The STRIDE Study is a cluster randomized, parallel group superiority trial to determine the effectiveness of an evidence-based, patient-centered multifactorial fall injury prevention strategy.

Each person in the trial will be assessed for his or her risk of falling, and receive either the current standard of care—primarily information about preventing falls—or the experimental study intervention in which individualized care plans will be developed and administered. The care plans will be presented to the participant’s primary care physician for review, modification, and approval and will include proven fall risk reduction interventions that can be implemented by the research team, physicians and other health care providers, caregivers and community-based organizations. The intervention centers on the concept of a falls care manager working with each participant’s primary care provider to develop the plans and monitor success.

The design is a cluster randomized, parallel group superiority trial with practices stratified by healthcare system and patients nested within practices.  The unit of randomization is the practice.

The research team enrolled 5,451 adults age 70 and older, living in the community, with one or more modifiable risk factors for falls. The first year of the study was a pilot phase, during which many aspects of the intervention were tested with small numbers of people across 10 clinical sites. The enrollment for the full trial started on August 1, 2015 and ended March 31, 2017. The participants will be followed for up to three years.

The primary trial outcome is reduction in serious fall injuries, including non-spinal fractures, joint dislocation, head injuries, lacerations, internal injuries, and hypothermia. Secondary outcomes include reduction in all falls that cause injuries; all falls regardless of injury, indicators of well-being, physical function and disability, and anxiety and depression.

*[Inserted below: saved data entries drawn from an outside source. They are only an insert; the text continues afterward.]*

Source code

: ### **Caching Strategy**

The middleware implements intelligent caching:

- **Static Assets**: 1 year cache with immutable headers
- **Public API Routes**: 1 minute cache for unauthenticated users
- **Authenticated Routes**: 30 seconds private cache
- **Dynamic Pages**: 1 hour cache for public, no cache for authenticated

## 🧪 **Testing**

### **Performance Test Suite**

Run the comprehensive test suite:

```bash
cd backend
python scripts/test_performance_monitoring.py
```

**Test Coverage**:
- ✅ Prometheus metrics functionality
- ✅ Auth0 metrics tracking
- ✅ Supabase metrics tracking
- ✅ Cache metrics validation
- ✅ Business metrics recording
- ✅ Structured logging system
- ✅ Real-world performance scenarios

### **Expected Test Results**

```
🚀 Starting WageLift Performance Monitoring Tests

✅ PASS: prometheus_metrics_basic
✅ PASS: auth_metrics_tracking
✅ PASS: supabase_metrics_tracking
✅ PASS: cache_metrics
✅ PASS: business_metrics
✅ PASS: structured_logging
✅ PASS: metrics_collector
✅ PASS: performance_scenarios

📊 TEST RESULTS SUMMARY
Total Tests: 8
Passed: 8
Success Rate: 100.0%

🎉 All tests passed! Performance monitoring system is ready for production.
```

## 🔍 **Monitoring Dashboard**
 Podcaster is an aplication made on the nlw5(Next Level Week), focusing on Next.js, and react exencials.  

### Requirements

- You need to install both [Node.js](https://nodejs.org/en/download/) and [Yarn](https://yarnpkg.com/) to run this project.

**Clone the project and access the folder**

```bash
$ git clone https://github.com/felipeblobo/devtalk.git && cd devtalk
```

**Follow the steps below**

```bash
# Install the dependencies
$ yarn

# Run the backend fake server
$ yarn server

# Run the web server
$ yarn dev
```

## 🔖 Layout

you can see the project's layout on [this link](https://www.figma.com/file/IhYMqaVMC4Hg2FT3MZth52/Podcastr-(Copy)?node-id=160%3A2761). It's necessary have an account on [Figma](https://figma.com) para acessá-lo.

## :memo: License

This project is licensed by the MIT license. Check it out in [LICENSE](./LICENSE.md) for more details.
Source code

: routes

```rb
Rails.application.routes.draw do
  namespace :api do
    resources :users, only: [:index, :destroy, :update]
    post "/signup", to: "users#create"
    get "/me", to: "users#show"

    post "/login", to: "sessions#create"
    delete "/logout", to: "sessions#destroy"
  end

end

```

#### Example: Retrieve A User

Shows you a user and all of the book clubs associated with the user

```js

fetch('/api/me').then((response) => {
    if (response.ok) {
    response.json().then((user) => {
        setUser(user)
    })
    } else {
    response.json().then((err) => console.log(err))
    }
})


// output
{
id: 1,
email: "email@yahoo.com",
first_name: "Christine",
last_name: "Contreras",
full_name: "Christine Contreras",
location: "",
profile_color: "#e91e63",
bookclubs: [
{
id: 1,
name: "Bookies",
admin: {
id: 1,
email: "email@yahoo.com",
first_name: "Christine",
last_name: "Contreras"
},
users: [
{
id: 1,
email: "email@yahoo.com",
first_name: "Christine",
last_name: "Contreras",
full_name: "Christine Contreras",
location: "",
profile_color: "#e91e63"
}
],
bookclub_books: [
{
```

Patients and other stakeholder partner’s with the investigators in national and local councils throughout the study’s design, implementation, and oversight at national and site levels. The patients and stakeholders bring their unique personal perspective of how falls and fall injuries affect their lives, the difficulties they face in adhering to interventions, what outcomes are important to them, and what attributes of the interventions render them feasible, scalable, and sustainable. These contributors have advised the research team on several important study features.

Ten trial sites across the country have been chosen to address geographic, rural/urban, academic/non-academic, and racial/ethnic diversity, and to include a range of health care systems and models of care. The 14 NIA-funded Claude D. Pepper Older Americans Independence Centers, which include the nation’s premier research programs in complex geriatric syndromes helped to develop the trial protocol and will participate in the study.